> [Document extract]:
School consortium in Northamptonshire, England

The East Northamptonshire College or TENC for short is a consortium of secondary schools in East Northamptonshire that offer Post-16 education.

==Structure==
The consortium consists of two secondary schools, Rushden Community College based in Rushden, and Huxlow Academy based in Irthlingborough. The college provides free transport to the different schools so all students can get to individual lessons.

==Range of courses==
Because there are two different schools, the college can offer a greater range of courses than a normal Sixth Form College. As the college is split between two schools, the government's inspectors - Ofsted - do not inspect the college as a whole but the individual school's sixth forms when secondary education is inspected. This then gives two different reports on how the sixth form is being managed at different schools. The college is officially based at Rushden Community College, where the director and administrative staff are also based.

== History ==

=== 1995 - 2015: The FHMR Consortium ===
The East Northamptonshire College was originally named the FHMR 6th Form Consortium and comprised four local schools: The Ferrers School based in Higham Ferrers, Rushden Community College based in Rushden, Huxlow Academy based in Irthlingborough, and Manor School and Sports College in Raunds. A brochure from 2002 shows that the consortium offered a range of the then-new AS levels, traditional A Levels, and GNVQs.

The original FHMR Logo

The name FHMR stood for 'Ferrers, Huxlow, Manor, Rushden', the shortened names of each of the member schools.

==== 4Schools ====
A group of students and alumni received a grant of £40,000 in 2001 to create the website www.4schools.org, which was a semi-official internet homepage for the consortium until 2008.

=== 2015 - 2023: Name Change and Three Schools ===
In 2015 the consortium rebranded as The East Midlands College and lost Manor School and Sports College which decided to set up its own sixth form provision as part of its new partnership with the Nene Education Trust. Free transport links continued between the remaining three schools, with the sixth form's base of operations moving to Rushden Academy.

=== 2023 - Present: Two Schools, One Academy ===
In 2023, The Ferrers School set up an independent sixth form in their newly renovated post-16 education centre. The consortium, now consisting of two schools, continues to offer a range of courses across and free transportation between locations. During the transition period, the website continues to list contact information for The Ferrers School, but new marketing focusses on the dual roles of Huxlow Academy and Rushden Academy under the Tove Learning Trust.

> [Activity A]: Write out the stretch of the text about the school consortium from "The name FHMR" through "consortium until 2008.".
> [Activity B]:
Answer these questions using the text about the school consortium:
(i) In what year did a group of students and alumni receive a £40,000 grant to create a website?
(ii) Which school did the consortium lose in 2015?
(iii) In which town is The Ferrers School based?
> [Activity C]:
Decide whether each statement agrees with the text about the school consortium. Answer yes or no and quote the deciding words.
(i) Ofsted inspects the college as a whole.
(ii) The letters in the name FHMR came from shortened names of the member schools.
(iii) A brochure from 2002 shows that the consortium offered GNVQs.
The lines that come next are taken from a separate source.

> [Records shown]:
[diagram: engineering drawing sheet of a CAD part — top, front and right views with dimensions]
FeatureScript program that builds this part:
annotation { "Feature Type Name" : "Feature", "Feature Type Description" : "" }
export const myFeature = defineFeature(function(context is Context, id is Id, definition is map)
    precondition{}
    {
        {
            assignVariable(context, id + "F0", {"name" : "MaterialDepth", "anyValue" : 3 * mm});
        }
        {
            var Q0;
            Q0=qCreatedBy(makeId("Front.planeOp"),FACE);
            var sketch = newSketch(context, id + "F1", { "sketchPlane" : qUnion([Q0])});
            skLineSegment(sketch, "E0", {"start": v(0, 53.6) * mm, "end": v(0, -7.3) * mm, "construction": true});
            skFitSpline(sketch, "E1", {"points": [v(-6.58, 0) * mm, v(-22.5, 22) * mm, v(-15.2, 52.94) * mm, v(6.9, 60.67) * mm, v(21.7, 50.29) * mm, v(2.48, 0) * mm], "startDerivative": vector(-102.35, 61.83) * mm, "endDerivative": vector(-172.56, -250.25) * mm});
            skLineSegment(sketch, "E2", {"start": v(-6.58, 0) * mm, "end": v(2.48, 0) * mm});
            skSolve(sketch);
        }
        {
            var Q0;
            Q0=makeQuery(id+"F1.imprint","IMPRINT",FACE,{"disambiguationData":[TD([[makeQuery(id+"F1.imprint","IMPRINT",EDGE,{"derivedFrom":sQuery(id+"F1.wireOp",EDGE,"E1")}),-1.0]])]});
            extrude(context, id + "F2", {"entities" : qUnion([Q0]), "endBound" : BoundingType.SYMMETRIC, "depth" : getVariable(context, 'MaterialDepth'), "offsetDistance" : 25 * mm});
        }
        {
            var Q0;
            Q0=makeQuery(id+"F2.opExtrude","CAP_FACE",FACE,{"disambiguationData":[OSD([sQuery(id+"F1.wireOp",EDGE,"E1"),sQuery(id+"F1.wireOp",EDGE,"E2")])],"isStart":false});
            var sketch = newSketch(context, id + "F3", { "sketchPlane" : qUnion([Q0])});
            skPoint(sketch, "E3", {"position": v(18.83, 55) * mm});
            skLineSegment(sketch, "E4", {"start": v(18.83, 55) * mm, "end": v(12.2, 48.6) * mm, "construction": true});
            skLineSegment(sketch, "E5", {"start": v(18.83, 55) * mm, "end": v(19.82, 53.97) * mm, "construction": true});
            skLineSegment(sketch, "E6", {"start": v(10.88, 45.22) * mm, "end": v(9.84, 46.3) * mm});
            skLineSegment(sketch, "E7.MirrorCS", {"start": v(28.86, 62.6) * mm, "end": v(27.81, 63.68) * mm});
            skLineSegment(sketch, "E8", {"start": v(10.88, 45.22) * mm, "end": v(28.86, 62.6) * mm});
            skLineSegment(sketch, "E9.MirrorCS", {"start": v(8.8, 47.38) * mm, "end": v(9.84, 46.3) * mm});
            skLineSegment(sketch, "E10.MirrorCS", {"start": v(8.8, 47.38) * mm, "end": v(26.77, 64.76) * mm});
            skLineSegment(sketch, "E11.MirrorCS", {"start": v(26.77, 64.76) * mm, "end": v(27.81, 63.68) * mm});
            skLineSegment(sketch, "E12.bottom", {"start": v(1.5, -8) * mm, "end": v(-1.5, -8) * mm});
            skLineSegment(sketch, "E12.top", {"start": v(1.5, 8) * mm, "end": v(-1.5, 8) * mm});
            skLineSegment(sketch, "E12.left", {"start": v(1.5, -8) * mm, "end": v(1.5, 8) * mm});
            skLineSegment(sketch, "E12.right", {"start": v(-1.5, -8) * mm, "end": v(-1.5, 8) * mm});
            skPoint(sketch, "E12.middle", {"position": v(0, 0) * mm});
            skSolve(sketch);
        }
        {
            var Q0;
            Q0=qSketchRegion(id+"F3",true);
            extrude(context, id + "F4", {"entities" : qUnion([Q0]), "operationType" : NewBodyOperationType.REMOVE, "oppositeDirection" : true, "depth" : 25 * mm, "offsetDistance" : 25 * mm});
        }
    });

> [Written solution A]:
The name FHMR stood for 'Ferrers, Huxlow, Manor, Rushden', the shortened names of each of the member schools.

==== 4Schools ====
A group of students and alumni received a grant of £40,000 in 2001 to create the website www.4schools.org, which was a semi-official internet homepage for the consortium until 2008.

> [Written solution B]:
(i) 2001
(ii) Manor School and Sports College
(iii) Higham Ferrers

> [Written solution C]:
(i) No: "do not inspect the college as a whole but the individual school's sixth forms"
(ii) Yes: "the shortened names of each of the member schools"
(iii) Yes: "the consortium offered a range of the then-new AS levels, traditional A Levels, and GNVQs"